Recognition of the appearance of ductus diverticulum is important after blunt trauma because the isthmus is vulnerable to traumatic aortic injury. For this reason, we also sought to identify imaging features capable of differentiating ductus diverticulum and traumatic pseudoaneurysm of the aortic isthmus. In agreement with previous angiographic studies (5, 7), ductus diverticulum was found to have a smaller vertical height and a broader base than traumatic pseudoaneurysm on multiplanar CT images. Although it was reported in a conventional angiography study that atypical ductus diverticulum shows loss of the gentle superior angle of typical ductus diverticulum (7), in the present study, all ductus diverticula demonstrated an obtuse angle with the aortic wall. Furthermore, the absence of an intimal flap and hemomediastinum were found to be characteristic of ductus diverticulum but not of traumatic pseudoaneurysm on CT images.
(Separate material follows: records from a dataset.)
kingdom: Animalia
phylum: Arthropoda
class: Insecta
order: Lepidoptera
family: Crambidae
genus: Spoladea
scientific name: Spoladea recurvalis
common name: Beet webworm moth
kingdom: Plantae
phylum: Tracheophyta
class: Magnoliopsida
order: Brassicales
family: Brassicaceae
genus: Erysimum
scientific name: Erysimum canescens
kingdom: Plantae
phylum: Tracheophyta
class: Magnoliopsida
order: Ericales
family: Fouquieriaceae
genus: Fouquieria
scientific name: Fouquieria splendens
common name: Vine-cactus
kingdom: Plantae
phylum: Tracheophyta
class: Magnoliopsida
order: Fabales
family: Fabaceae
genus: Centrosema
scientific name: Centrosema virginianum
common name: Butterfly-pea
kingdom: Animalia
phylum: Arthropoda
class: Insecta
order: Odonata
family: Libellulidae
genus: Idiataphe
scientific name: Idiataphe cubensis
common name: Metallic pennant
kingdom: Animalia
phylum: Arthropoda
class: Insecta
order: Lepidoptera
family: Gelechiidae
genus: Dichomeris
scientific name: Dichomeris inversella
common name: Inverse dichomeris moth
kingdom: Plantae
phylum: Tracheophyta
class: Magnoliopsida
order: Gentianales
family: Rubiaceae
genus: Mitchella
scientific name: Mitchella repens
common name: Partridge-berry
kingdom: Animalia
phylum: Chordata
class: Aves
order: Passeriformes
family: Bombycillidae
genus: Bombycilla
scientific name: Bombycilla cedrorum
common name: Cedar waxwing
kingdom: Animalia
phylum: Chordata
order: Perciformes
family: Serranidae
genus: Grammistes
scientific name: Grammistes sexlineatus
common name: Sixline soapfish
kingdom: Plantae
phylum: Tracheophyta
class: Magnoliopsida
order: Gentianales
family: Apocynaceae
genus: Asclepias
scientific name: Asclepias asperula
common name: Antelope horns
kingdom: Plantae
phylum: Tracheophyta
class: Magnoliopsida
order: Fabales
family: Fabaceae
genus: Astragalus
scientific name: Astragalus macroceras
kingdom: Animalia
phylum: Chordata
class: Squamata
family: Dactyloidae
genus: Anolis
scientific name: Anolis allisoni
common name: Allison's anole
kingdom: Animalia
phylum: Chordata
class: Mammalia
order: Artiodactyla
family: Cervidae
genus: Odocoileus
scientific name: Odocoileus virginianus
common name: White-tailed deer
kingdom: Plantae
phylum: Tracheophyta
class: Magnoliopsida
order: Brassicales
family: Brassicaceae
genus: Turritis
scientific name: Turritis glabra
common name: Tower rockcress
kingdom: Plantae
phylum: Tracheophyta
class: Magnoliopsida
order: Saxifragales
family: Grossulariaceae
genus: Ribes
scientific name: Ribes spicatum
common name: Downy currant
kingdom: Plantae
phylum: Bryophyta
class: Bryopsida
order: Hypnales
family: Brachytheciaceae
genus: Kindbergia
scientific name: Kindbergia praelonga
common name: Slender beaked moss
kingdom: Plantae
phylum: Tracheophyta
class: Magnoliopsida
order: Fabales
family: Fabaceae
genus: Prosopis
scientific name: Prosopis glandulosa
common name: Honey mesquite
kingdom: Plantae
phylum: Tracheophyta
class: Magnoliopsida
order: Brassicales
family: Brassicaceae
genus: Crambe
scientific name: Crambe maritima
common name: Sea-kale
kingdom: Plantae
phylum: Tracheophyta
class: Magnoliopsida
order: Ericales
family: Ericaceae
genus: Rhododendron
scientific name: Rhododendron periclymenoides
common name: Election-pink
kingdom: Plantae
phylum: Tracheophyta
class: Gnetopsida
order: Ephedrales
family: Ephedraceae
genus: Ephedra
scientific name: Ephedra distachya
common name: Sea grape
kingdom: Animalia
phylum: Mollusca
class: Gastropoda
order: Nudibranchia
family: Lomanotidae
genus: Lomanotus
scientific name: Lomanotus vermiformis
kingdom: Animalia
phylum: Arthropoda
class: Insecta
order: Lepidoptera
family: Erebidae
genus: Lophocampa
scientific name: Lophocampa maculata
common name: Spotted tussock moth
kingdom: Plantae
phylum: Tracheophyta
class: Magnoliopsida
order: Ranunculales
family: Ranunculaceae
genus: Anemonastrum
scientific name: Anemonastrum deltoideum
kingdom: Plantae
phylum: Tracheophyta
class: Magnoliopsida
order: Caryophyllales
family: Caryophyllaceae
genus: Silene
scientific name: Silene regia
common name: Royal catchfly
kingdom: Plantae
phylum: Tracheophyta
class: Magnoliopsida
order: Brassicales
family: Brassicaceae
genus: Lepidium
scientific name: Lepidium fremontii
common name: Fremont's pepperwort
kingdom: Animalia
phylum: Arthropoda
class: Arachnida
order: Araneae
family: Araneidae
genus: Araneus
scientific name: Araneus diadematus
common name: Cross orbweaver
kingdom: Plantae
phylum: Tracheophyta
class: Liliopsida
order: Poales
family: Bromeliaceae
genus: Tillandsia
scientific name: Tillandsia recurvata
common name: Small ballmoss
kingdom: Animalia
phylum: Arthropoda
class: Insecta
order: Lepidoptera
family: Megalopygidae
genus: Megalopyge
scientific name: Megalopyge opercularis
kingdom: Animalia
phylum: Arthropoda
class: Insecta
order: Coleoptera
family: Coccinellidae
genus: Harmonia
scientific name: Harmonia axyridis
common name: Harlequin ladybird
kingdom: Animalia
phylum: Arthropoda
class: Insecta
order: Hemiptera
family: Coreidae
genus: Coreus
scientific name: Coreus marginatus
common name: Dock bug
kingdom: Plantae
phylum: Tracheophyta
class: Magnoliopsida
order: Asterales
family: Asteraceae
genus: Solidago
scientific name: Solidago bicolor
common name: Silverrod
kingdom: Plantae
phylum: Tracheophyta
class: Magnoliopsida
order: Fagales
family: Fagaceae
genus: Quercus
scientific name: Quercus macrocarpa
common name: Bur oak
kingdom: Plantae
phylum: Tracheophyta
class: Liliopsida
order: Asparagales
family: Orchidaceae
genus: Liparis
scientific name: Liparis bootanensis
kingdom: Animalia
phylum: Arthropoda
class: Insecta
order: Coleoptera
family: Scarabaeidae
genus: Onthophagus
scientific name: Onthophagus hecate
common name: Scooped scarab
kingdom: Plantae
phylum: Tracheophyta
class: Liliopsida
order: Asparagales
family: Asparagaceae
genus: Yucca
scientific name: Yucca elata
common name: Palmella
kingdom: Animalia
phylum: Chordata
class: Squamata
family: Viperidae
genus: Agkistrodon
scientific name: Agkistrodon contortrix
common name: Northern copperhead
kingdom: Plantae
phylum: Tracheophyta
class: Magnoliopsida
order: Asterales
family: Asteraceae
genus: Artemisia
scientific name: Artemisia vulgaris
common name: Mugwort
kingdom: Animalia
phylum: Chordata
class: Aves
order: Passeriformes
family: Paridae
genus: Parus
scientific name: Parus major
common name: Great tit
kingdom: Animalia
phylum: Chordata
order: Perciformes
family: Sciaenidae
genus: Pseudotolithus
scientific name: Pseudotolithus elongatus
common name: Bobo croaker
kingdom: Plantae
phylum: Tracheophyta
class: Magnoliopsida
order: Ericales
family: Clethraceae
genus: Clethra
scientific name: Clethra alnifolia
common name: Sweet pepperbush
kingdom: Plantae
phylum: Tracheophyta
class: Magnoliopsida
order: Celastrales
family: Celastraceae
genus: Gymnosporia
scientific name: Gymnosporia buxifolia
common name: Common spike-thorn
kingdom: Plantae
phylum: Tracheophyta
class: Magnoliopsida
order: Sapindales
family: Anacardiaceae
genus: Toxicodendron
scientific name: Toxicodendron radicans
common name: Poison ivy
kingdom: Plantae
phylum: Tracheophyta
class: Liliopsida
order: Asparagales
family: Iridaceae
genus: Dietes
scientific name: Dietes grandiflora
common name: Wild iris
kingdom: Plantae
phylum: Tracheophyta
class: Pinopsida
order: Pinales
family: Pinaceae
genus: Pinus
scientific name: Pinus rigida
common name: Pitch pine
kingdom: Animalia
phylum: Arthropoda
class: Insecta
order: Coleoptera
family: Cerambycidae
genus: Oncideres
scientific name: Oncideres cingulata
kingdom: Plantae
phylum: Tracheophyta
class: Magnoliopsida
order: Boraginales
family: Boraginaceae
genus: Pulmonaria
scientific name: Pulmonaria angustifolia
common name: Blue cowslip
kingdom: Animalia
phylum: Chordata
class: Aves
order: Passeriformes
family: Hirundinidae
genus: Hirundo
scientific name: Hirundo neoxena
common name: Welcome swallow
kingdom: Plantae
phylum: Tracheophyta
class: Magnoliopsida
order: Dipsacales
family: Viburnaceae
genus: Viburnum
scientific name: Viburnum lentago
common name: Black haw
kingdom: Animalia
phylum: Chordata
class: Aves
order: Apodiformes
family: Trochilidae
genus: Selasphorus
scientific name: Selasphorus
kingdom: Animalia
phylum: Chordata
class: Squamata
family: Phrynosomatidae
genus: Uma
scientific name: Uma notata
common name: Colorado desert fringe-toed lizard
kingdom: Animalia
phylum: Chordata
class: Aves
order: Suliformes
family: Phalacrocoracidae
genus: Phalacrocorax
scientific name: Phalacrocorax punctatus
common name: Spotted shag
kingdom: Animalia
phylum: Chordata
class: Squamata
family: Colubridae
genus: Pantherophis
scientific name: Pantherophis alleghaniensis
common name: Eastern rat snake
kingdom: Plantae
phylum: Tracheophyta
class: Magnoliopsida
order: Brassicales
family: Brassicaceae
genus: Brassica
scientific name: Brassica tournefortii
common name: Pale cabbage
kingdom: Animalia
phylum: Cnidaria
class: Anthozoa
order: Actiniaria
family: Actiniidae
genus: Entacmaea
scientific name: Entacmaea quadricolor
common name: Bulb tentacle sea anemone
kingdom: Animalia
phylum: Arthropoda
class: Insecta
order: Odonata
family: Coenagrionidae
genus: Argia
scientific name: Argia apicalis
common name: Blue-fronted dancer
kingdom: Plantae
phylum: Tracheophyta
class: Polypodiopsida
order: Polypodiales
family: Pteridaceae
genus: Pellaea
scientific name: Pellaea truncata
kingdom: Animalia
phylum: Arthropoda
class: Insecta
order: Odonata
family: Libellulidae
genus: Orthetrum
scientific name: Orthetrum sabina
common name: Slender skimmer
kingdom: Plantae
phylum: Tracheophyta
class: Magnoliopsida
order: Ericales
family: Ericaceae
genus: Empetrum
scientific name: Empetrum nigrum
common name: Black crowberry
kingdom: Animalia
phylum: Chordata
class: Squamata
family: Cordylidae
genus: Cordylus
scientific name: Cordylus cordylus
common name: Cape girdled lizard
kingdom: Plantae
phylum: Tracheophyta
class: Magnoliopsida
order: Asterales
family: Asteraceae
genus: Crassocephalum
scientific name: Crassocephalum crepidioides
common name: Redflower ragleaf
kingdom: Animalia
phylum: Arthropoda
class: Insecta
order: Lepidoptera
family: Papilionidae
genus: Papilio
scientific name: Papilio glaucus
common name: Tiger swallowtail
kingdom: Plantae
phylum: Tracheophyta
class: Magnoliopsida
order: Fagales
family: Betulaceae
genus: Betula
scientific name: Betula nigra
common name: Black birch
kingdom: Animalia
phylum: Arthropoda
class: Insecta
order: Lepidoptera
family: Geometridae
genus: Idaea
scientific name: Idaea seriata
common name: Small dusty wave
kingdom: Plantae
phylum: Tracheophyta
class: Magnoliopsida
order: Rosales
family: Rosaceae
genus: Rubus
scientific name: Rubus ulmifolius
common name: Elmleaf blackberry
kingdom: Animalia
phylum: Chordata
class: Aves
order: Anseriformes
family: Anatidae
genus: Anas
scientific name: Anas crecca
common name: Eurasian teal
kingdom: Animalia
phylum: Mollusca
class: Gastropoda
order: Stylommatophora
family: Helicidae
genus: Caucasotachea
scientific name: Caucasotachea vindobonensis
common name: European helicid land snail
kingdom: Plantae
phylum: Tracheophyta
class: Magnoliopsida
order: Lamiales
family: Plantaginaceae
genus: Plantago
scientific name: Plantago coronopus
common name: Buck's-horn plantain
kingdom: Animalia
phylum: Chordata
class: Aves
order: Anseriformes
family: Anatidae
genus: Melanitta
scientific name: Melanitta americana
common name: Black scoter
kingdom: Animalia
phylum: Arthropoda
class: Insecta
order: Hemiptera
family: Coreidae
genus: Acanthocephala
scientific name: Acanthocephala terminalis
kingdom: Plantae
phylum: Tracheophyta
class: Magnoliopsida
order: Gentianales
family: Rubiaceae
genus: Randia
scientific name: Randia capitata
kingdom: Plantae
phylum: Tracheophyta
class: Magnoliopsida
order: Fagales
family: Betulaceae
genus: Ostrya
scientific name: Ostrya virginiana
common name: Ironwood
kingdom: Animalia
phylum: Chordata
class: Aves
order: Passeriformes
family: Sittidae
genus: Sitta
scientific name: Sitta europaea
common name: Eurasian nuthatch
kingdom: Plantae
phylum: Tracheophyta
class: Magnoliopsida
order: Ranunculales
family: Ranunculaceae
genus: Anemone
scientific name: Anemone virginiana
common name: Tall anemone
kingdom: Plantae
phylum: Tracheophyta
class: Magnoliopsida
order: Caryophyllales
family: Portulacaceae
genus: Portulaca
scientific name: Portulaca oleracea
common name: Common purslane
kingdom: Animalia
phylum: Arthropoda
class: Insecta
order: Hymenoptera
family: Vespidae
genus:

Morphologic variations of the aortic isthmus sometimes prevent confident differentiation of ductus diverticulum and aortic injury blunt trauma. The absence of evidence regarding morphologic variations of the aortic isthmus and of the prevalence and imaging characteristics of ductus diverticulum as determined by CT encouraged us to undertake this study on patients who visited our emergency department for blunt trauma. MDCT is an excellent tool for morphologic evaluations because of its multiplanar reconstruction capability and excellent image resolution. Moreover, MIP images of vessels are similar to digital subtraction angiography images in that they allow any desired projection to be visualized from a single data acquisition set (8). MDCT allows the presence of intimal flap and mediastinal hematoma to be easily identified, and enables the evaluation of any injury of the lung, mediastinum, bone, or chest wall.

In conclusion, ductus diverticulum, a mimicker of traumatic pseudoaneurysm of the aortic isthmus, is a frequently observed anatomic variant on CT images. Familiarity with the image findings of ductus diverticulum could help avoid a misdiagnosis of traumatic aortic injury after blunt trauma.